** Exercise inputs follows **

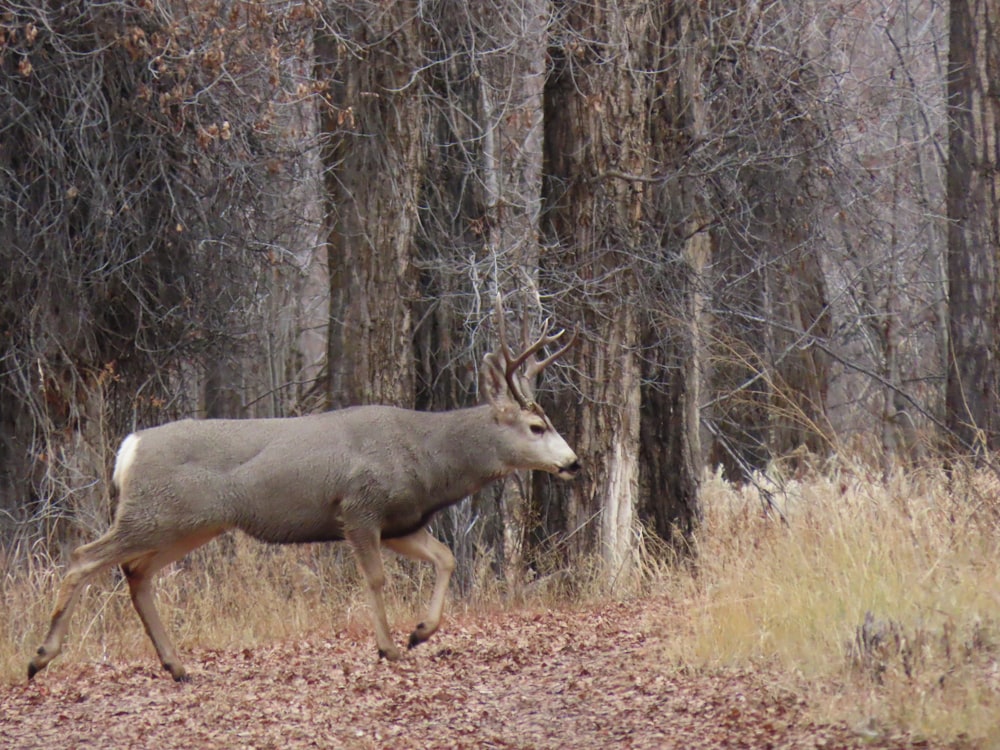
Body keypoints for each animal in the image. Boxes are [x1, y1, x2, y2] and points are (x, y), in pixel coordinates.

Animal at [29, 296, 580, 684]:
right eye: (536, 426)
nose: (572, 463)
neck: (426, 458)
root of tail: (130, 448)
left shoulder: (401, 522)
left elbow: (444, 557)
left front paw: (420, 633)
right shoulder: (359, 507)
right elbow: (376, 579)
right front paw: (390, 646)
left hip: (188, 524)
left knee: (135, 573)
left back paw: (178, 667)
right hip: (154, 514)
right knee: (83, 558)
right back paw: (41, 657)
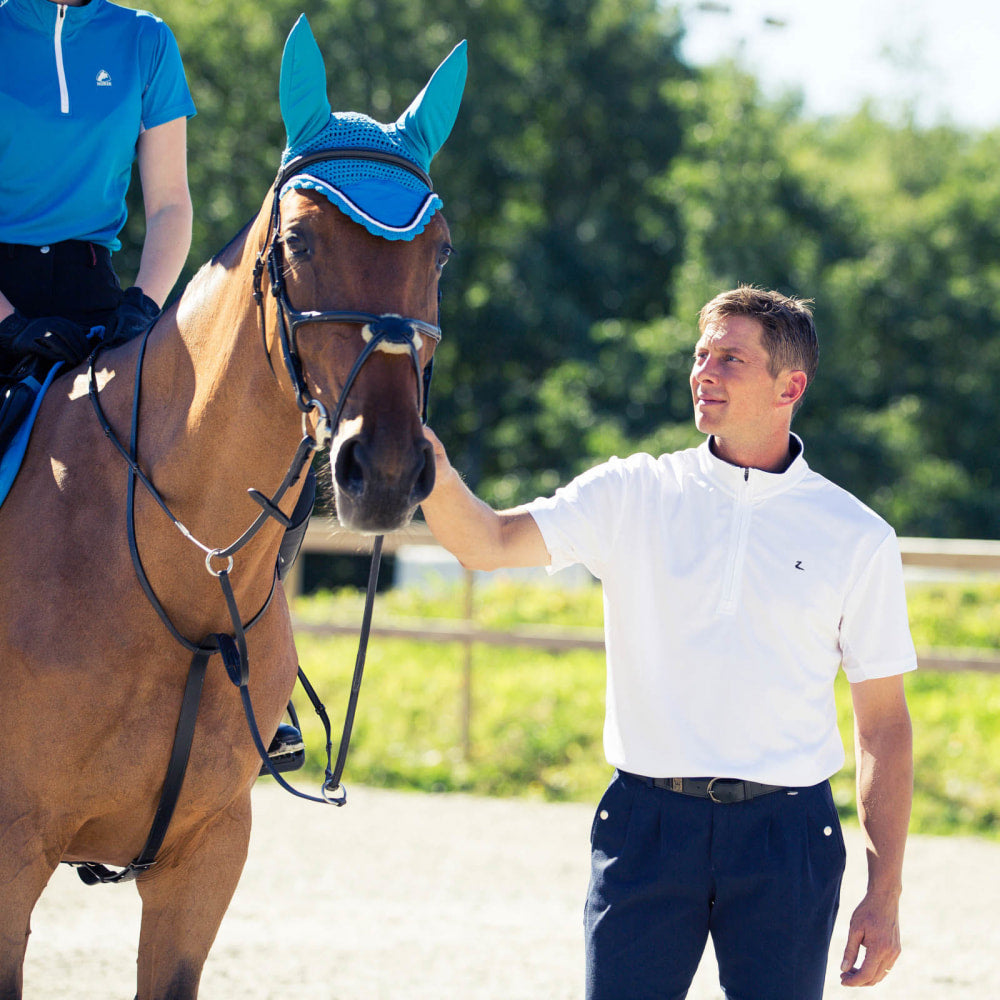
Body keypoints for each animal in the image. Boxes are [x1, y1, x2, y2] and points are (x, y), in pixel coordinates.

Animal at [0, 17, 466, 1000]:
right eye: (298, 241)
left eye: (439, 250)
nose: (386, 468)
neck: (174, 569)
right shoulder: (10, 854)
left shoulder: (206, 860)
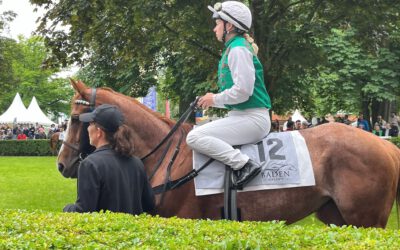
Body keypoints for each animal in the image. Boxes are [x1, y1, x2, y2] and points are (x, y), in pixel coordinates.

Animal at [57, 79, 400, 228]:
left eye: (74, 118)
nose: (61, 164)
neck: (169, 155)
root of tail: (385, 144)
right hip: (336, 217)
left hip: (367, 219)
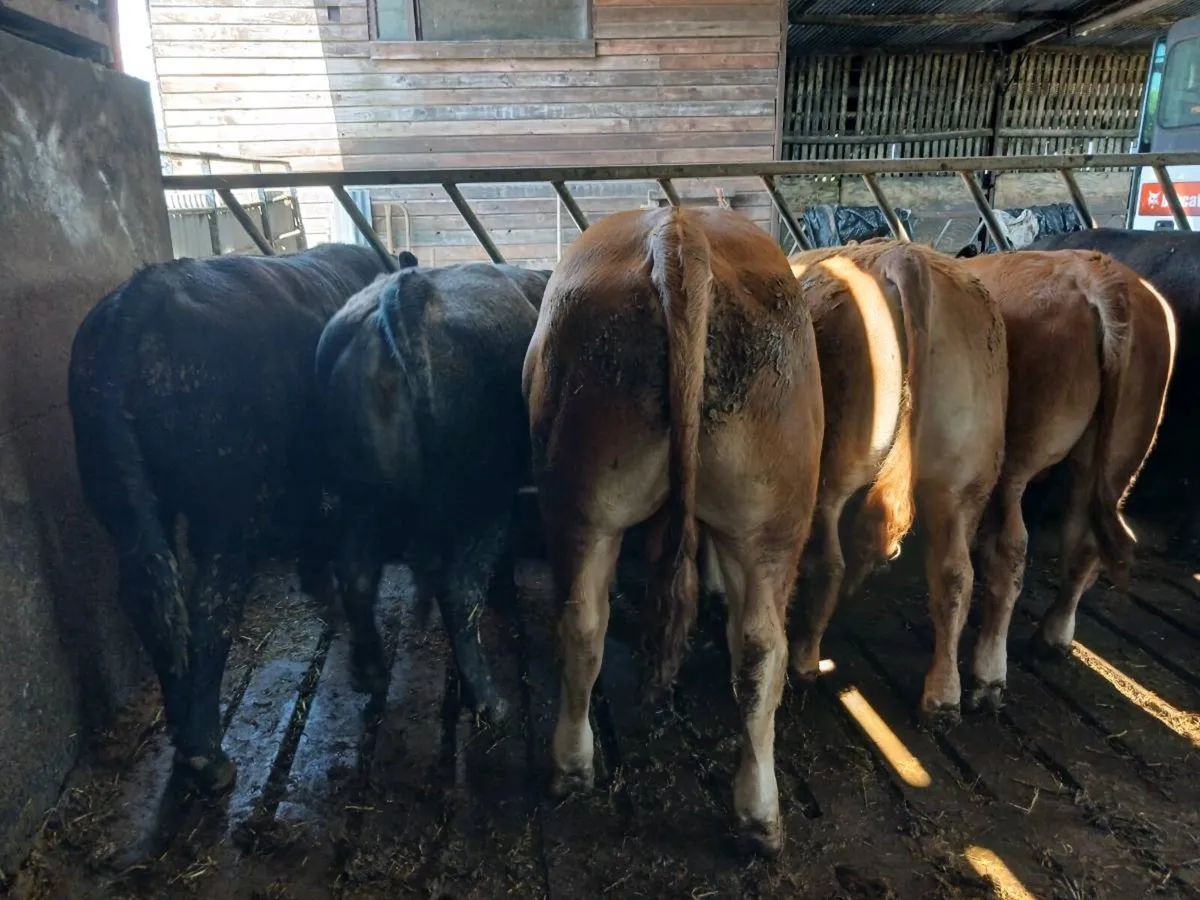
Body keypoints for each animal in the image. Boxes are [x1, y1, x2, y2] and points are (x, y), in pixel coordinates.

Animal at [68, 243, 397, 794]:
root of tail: (146, 290)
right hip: (223, 509)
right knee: (211, 603)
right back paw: (206, 755)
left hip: (118, 497)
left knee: (149, 597)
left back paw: (183, 731)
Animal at [314, 261, 550, 724]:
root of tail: (407, 289)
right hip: (481, 494)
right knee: (459, 587)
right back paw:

** End of Exercise inputs **

### [Exercise requirements]
The lines to retype run from the one containing "left eye: (439, 250)" through the last line of the records above; write them exactly and skip the pictures.

### [Answer]
left eye: (439, 250)
nose: (386, 468)
neck: (174, 569)
right shoulder: (10, 854)
left shoulder: (206, 860)
Body keypoints for each animal in the image. Boxes are [x1, y1, x2, y2] and points are (x, y), in pixel coordinates.

Animal at [57, 79, 400, 228]:
left eye: (74, 118)
nose: (61, 164)
neck: (169, 155)
root of tail: (385, 144)
right hip: (336, 217)
left hip: (367, 219)
Body keypoints for each animal in the image. Boxes are [x1, y1, x2, y2] and points are (x, y), in pixel coordinates.

Animal at [68, 243, 397, 794]:
root of tail: (146, 290)
right hip: (223, 509)
right knee: (211, 603)
right back paw: (206, 755)
left hip: (118, 497)
left knee: (149, 597)
left back paw: (183, 731)
Animal at [314, 261, 550, 724]:
root of tail: (407, 289)
right hip: (481, 494)
right knee: (459, 587)
right back paw:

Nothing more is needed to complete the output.